WHAT IS BEING ASKED
Exactly the lines from the one holding "задач), с левой" through the final line of the data are wanted, copied as written.

SUPPLIED RECORDS

--

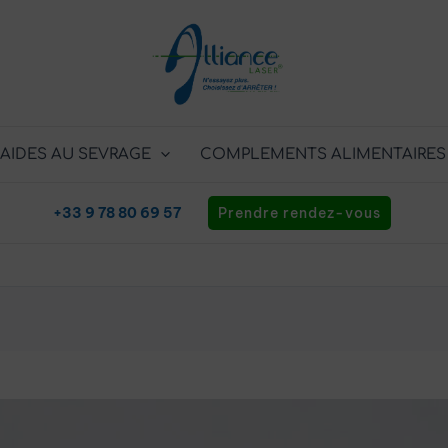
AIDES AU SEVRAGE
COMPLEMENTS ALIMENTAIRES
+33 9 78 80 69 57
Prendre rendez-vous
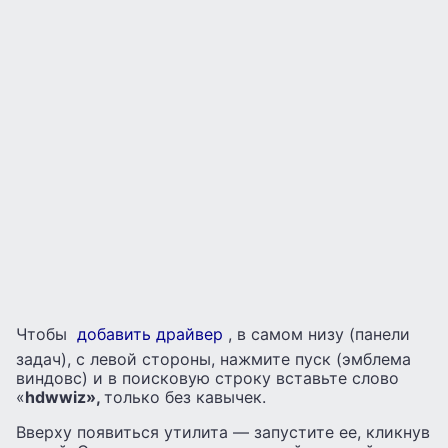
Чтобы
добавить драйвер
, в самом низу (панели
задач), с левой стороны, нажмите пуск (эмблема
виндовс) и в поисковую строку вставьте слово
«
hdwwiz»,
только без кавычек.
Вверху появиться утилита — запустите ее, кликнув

--

SOLVED EXERCISE
задач), с левой стороны, нажмите пуск (эмблема
виндовс) и в поисковую строку вставьте слово
«
hdwwiz»,
только без кавычек.
Вверху появиться утилита — запустите ее, кликнув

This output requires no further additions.